A fisioterapeuta hospitalar revela que as dificuldades diárias são, muitas das vezes, incapacitantes e atividades simples se tornam impossíveis. “Tem dias que eu mal consigo levantar da cama sem ajuda ou ficar mais de dez minutos em pé, numa fila”, esclarece.
Arquivo Pessoal

Claudiane Figueiredo de Oliveira sofre desde os 13 anos com dores generalizadas e fadiga extrema.
Catarina Oliveira também tem fibromialgia e usa o cordão desde maio deste ano. Ela menciona que grande parte das pessoas nos ambientes em que frequenta não sabem do que se trata. “A maioria não conhece, é necessário um trabalho de divulgação e conscientização quanto ao significado do cordão. Eu já vi reportagem sobre o assunto, mas em um horário de pouca visibilidade”, opina.
Mesmo assim, a engenheira agora se sente mais segura ao utilizar os acentos preferenciais do ônibus. “Não me cedem o lugar e eu também não reivindico, mas quando consigo um lugar, não cedo, e se me questionam eu apresento a carteirinha [de pessoa com fibromialgia] com o cordão”, expõe.
A lei 11.554/2021 da ALMT assegurou às pessoas com fibromialgia os mesmos direitos instituídos às pessoas com deficiência no âmbito do Estado de Mato Grosso, tendo como justificativas as intensas dores no corpo causadas pela síndrome e a consequente dificuldade de locomoção física.

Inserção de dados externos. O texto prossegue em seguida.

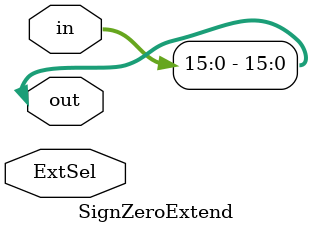
<source format=v>
`timescale 1ns / 1ps


module SignZeroExtend(
    input ExtSel,
    input [15:0] in,
    input [31:0] out
    );
    assign out[15:0]=in[15:0];
    assign out[31:16]=(ExtSel==1)?(in[15]==1?16'hffff:16'h0000):16'h0000;
endmodule

</source>
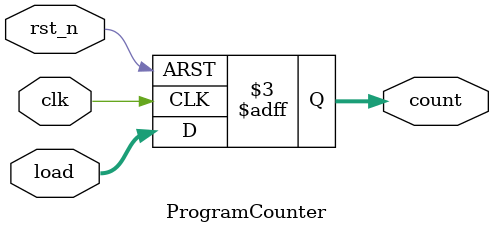
<source format=v>
module ProgramCounter
(
    clk,   // System clock
    rst_n, // All reset
    load,  // Next PC address
    count  // PC address for now
);
//*****************************************************************************
    // I/O port declaration
    input  wire          clk;   // System clock
    input  wire          rst_n;  // All reset
    input  wire [16-1:0] load;  // Next PC address
    output reg  [16-1:0] count; // PC address for now
//*****************************************************************************
// Block : PC data out
    always @(posedge clk or negedge rst_n) 
    begin
        if(~rst_n)
            count <= 16'd0;
        else
            count <= load;
    end
//*****************************************************************************
endmodule

</source>
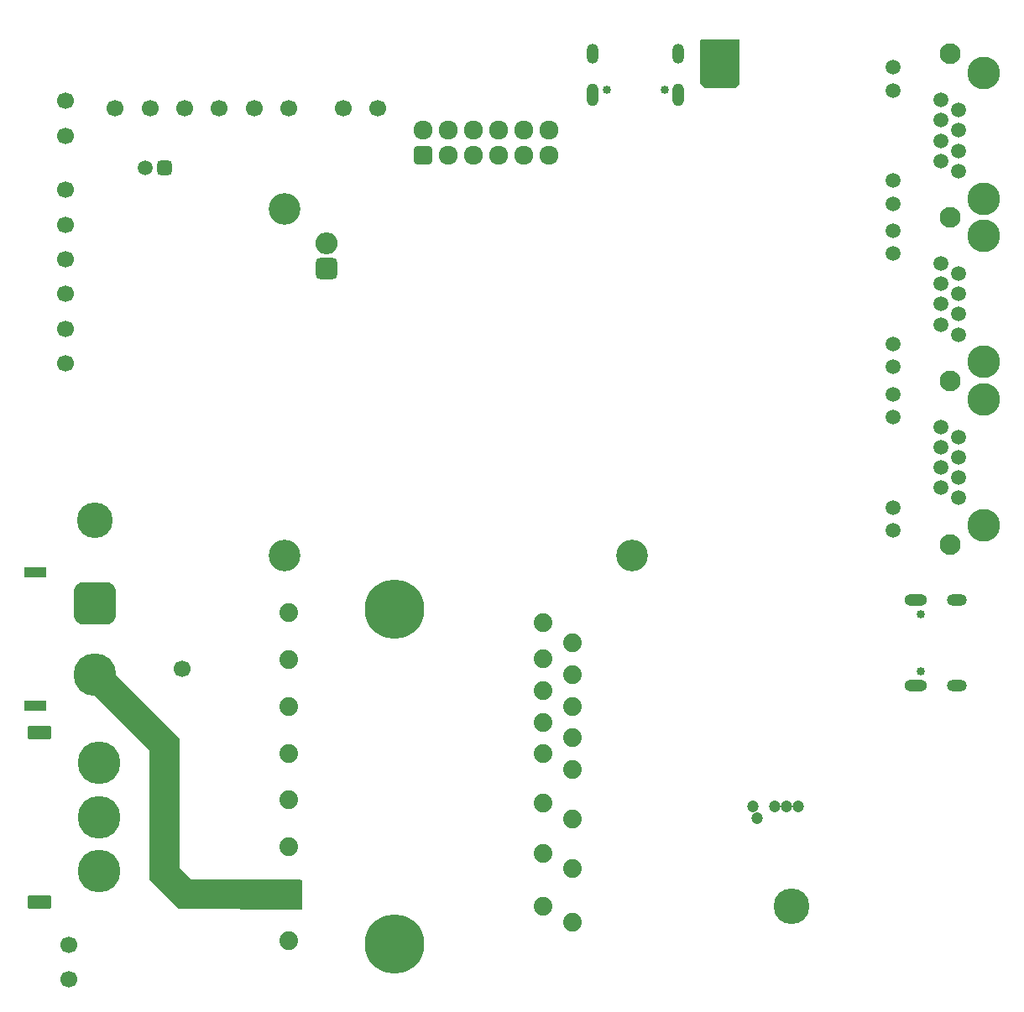
<source format=gbs>
%TF.GenerationSoftware,KiCad,Pcbnew,8.0.1*%
%TF.CreationDate,2024-09-28T11:52:02+02:00*%
%TF.ProjectId,stmbl_5.0,73746d62-6c5f-4352-9e30-2e6b69636164,1.0*%
%TF.SameCoordinates,Original*%
%TF.FileFunction,Soldermask,Bot*%
%TF.FilePolarity,Negative*%
%FSLAX46Y46*%
G04 Gerber Fmt 4.6, Leading zero omitted, Abs format (unit mm)*
G04 Created by KiCad (PCBNEW 8.0.1) date 2024-09-28 11:52:02*
%MOMM*%
%LPD*%
G01*
G04 APERTURE LIST*
G04 Aperture macros list*
%AMRoundRect*
0 Rectangle with rounded corners*
0 $1 Rounding radius*
0 $2 $3 $4 $5 $6 $7 $8 $9 X,Y pos of 4 corners*
0 Add a 4 corners polygon primitive as box body*
4,1,4,$2,$3,$4,$5,$6,$7,$8,$9,$2,$3,0*
0 Add four circle primitives for the rounded corners*
1,1,$1+$1,$2,$3*
1,1,$1+$1,$4,$5*
1,1,$1+$1,$6,$7*
1,1,$1+$1,$8,$9*
0 Add four rect primitives between the rounded corners*
20,1,$1+$1,$2,$3,$4,$5,0*
20,1,$1+$1,$4,$5,$6,$7,0*
20,1,$1+$1,$6,$7,$8,$9,0*
20,1,$1+$1,$8,$9,$2,$3,0*%
G04 Aperture macros list end*
%ADD10C,0.850000*%
%ADD11O,1.200000X2.300000*%
%ADD12O,1.200000X2.000000*%
%ADD13O,2.300000X1.200000*%
%ADD14O,2.000000X1.200000*%
%ADD15C,3.600000*%
%ADD16C,3.300000*%
%ADD17C,1.500000*%
%ADD18C,2.100000*%
%ADD19RoundRect,0.558000X-0.558000X-0.558000X0.558000X-0.558000X0.558000X0.558000X-0.558000X0.558000X0*%
%ADD20O,2.232000X2.232000*%
%ADD21C,1.200000*%
%ADD22RoundRect,0.375000X0.375000X0.375000X-0.375000X0.375000X-0.375000X-0.375000X0.375000X-0.375000X0*%
%ADD23RoundRect,0.481800X-0.481800X-0.481800X0.481800X-0.481800X0.481800X0.481800X-0.481800X0.481800X0*%
%ADD24O,1.927200X1.927200*%
%ADD25C,1.700000*%
%ADD26C,6.000000*%
%ADD27C,1.880000*%
%ADD28C,4.300000*%
%ADD29RoundRect,0.100000X-1.100000X0.550000X-1.100000X-0.550000X1.100000X-0.550000X1.100000X0.550000X0*%
%ADD30RoundRect,0.100000X-1.000000X0.450000X-1.000000X-0.450000X1.000000X-0.450000X1.000000X0.450000X0*%
%ADD31RoundRect,1.075000X-1.075000X1.075000X-1.075000X-1.075000X1.075000X-1.075000X1.075000X1.075000X0*%
%ADD32RoundRect,0.100000X0.750000X-0.750000X0.750000X0.750000X-0.750000X0.750000X-0.750000X-0.750000X0*%
%ADD33C,3.200000*%
G04 APERTURE END LIST*
D10*
X163390000Y-54915000D03*
X157610000Y-54915000D03*
D11*
X164820000Y-55415000D03*
D12*
X164820000Y-51235000D03*
D11*
X156180000Y-55415000D03*
D12*
X156180000Y-51235000D03*
D10*
X189215000Y-113590000D03*
X189215000Y-107810000D03*
D13*
X188715000Y-115020000D03*
D14*
X192895000Y-115020000D03*
D13*
X188715000Y-106380000D03*
D14*
X192895000Y-106380000D03*
D15*
X176241031Y-137228474D03*
X105970000Y-98280000D03*
D16*
X195600000Y-98850000D03*
X195600000Y-86150000D03*
D17*
X193060000Y-96070000D03*
X191280000Y-95050000D03*
X193060000Y-94030000D03*
X191280000Y-93010000D03*
X193060000Y-91990000D03*
X191280000Y-90970000D03*
X193060000Y-89950000D03*
X191280000Y-88930000D03*
X186420000Y-87930000D03*
X186420000Y-85640000D03*
X186420000Y-99360000D03*
X186420000Y-97070000D03*
D18*
X192170000Y-100750000D03*
X192170000Y-84250000D03*
D16*
X195600000Y-82350000D03*
X195600000Y-69650000D03*
D17*
X193060000Y-79570000D03*
X191280000Y-78550000D03*
X193060000Y-77530000D03*
X191280000Y-76510000D03*
X193060000Y-75490000D03*
X191280000Y-74470000D03*
X193060000Y-73450000D03*
X191280000Y-72430000D03*
X186420000Y-71430000D03*
X186420000Y-69140000D03*
X186420000Y-82860000D03*
X186420000Y-80570000D03*
D18*
X192170000Y-84250000D03*
X192170000Y-67750000D03*
D16*
X195600000Y-65850000D03*
X195600000Y-53150000D03*
D17*
X193060000Y-63070000D03*
X191280000Y-62050000D03*
X193060000Y-61030000D03*
X191280000Y-60010000D03*
X193060000Y-58990000D03*
X191280000Y-57970000D03*
X193060000Y-56950000D03*
X191280000Y-55930000D03*
X186420000Y-54930000D03*
X186420000Y-52640000D03*
X186420000Y-66360000D03*
X186420000Y-64070000D03*
D18*
X192170000Y-67750000D03*
X192170000Y-51250000D03*
D19*
X129300000Y-72940000D03*
D20*
X129300000Y-70400000D03*
D21*
X172291031Y-127178474D03*
X174490000Y-127169952D03*
X175700000Y-127180000D03*
D22*
X113000000Y-62750000D03*
D17*
X111000000Y-62750000D03*
D21*
X172710000Y-128410000D03*
X176910000Y-127180000D03*
D23*
X139000000Y-61500000D03*
D24*
X139000000Y-58960000D03*
X141540000Y-61500000D03*
X141540000Y-58960000D03*
X144080000Y-61500000D03*
X144080000Y-58960000D03*
X146620000Y-61500000D03*
X146620000Y-58960000D03*
X149160000Y-61500000D03*
X149160000Y-58960000D03*
X151700000Y-61500000D03*
X151700000Y-58960000D03*
D25*
X103350000Y-144650000D03*
X103350000Y-141150000D03*
X103000000Y-59500000D03*
X103000000Y-56000000D03*
X103000000Y-82500000D03*
X103000000Y-79000000D03*
X103000000Y-75500000D03*
X103000000Y-72000000D03*
X103000000Y-68500000D03*
X103000000Y-65000000D03*
X108000000Y-56750000D03*
X111500000Y-56750000D03*
X115000000Y-56750000D03*
X118500000Y-56750000D03*
X122000000Y-56750000D03*
X125500000Y-56750000D03*
X131000000Y-56750000D03*
X134500000Y-56750000D03*
D26*
X136126031Y-107288474D03*
X136126031Y-141088474D03*
D27*
X154126031Y-138888474D03*
X151126031Y-137288474D03*
X154126031Y-133488474D03*
X151126031Y-131888474D03*
X154126031Y-128488474D03*
X151126031Y-126888474D03*
X154126031Y-123488474D03*
X151126031Y-121888474D03*
X154126031Y-120288474D03*
X151126031Y-118688474D03*
X154126031Y-117088474D03*
X151126031Y-115488474D03*
X154126031Y-113888474D03*
X151126031Y-112288474D03*
X154126031Y-110688474D03*
X151126031Y-108688474D03*
X125526031Y-107633474D03*
X125526031Y-112363474D03*
X125526031Y-117093474D03*
X125526031Y-121823474D03*
X125526031Y-126553474D03*
X125526031Y-131283474D03*
X125526031Y-136013474D03*
X125526031Y-140743474D03*
D28*
X106360000Y-122750000D03*
X106360000Y-128250000D03*
X106360000Y-133750000D03*
D29*
X100360000Y-136800000D03*
X100360000Y-119700000D03*
D30*
X99930000Y-103540000D03*
X99930000Y-117040000D03*
D31*
X105930000Y-106690000D03*
D28*
X105930000Y-113890000D03*
D32*
X114751031Y-135778474D03*
D25*
X114751031Y-113278474D03*
D33*
X125100000Y-101900000D03*
X160100000Y-101900000D03*
X125100000Y-66900000D03*
G36*
X170943039Y-49839646D02*
G01*
X170988794Y-49892450D01*
X171000000Y-49943961D01*
X171000000Y-54198638D01*
X170980315Y-54265677D01*
X170963681Y-54286319D01*
X170536319Y-54713681D01*
X170474996Y-54747166D01*
X170448638Y-54750000D01*
X167551362Y-54750000D01*
X167484323Y-54730315D01*
X167463681Y-54713681D01*
X167036319Y-54286319D01*
X167002834Y-54224996D01*
X167000000Y-54198638D01*
X167000000Y-49943962D01*
X167019685Y-49876923D01*
X167072489Y-49831168D01*
X167124000Y-49819962D01*
X170876000Y-49819961D01*
X170943039Y-49839646D01*
G37*
G36*
X107943468Y-113799010D02*
G01*
X107987475Y-113827341D01*
X114413614Y-120243669D01*
X114447146Y-120304966D01*
X114450000Y-120331417D01*
X114450000Y-133349999D01*
X115610000Y-134520000D01*
X126717071Y-134579343D01*
X126784005Y-134599385D01*
X126829477Y-134652433D01*
X126840408Y-134702929D01*
X126849585Y-137465287D01*
X126830124Y-137532392D01*
X126777472Y-137578322D01*
X126725287Y-137589699D01*
X114451309Y-137560123D01*
X114384317Y-137540277D01*
X114363779Y-137523656D01*
X111476210Y-134626332D01*
X111442829Y-134564953D01*
X111440039Y-134538704D01*
X111450000Y-121529999D01*
X105858042Y-115947887D01*
X105824503Y-115886594D01*
X105829426Y-115816898D01*
X105858171Y-115772242D01*
X107812386Y-113827202D01*
X107873788Y-113793861D01*
X107943468Y-113799010D01*
G37*
M02*

</source>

A psicóloga Criziene Vinhal atende muitos pacientes com deficiência diariamente no Centro de Reabilitação Integral Dom Aquino Corrêa (CIDRAC), em Cuiabá, e recomenda o uso do cordão aos que têm deficiência oculta. “O intuito é ajudar no cotidiano, assegurando que eles recebam o apoio necessário e o respeito aos seus direitos”, justifica.
Criziene explica que o cordão é sim percebido, mas ainda não é completamente compreendido pela sociedade. “Falta uma campanha de conscientização que explique à sociedade o significado”, declara.
Para Kely, o cordão evita a discriminação e torna a sociedade mais inclusiva. “Quando você tem uma doença invisível e se identifica, você evita o preconceito”, afirma.
Arquivo Pessoal

João Arthur recebeu o diagnóstico de TEA aos cinco anos de idade.
História do cordão de girassol
A fita com desenho de girassóis foi utilizada pela primeira vez em Londres, na Inglaterra, para identificar pessoas com deficiências ocultas que utilizavam o aeroporto de Gatwick. O símbolo criado pela Hidden Disabilities Sunflower, em 2016, ganhou força pelo mundo afora e tornou-se reconhecido e utilizado em vários países.
Flávia Callafange, mãe de uma criança autista, descobriu a ferramenta de identificação e decidiu se juntar à empresa criadora para difundir o cordão de girassol no Brasil. Hoje, a mãe da Felicia é a diretora da Hidden Disabilities Sunflower na América Latina.
Depois de inúmeras parcerias da empresa com organizações de saúde e associações, a fita ganhou visibilidade no Brasil e acabou norteando leis estaduais pelo Brasil e, por fim, a lei nacional.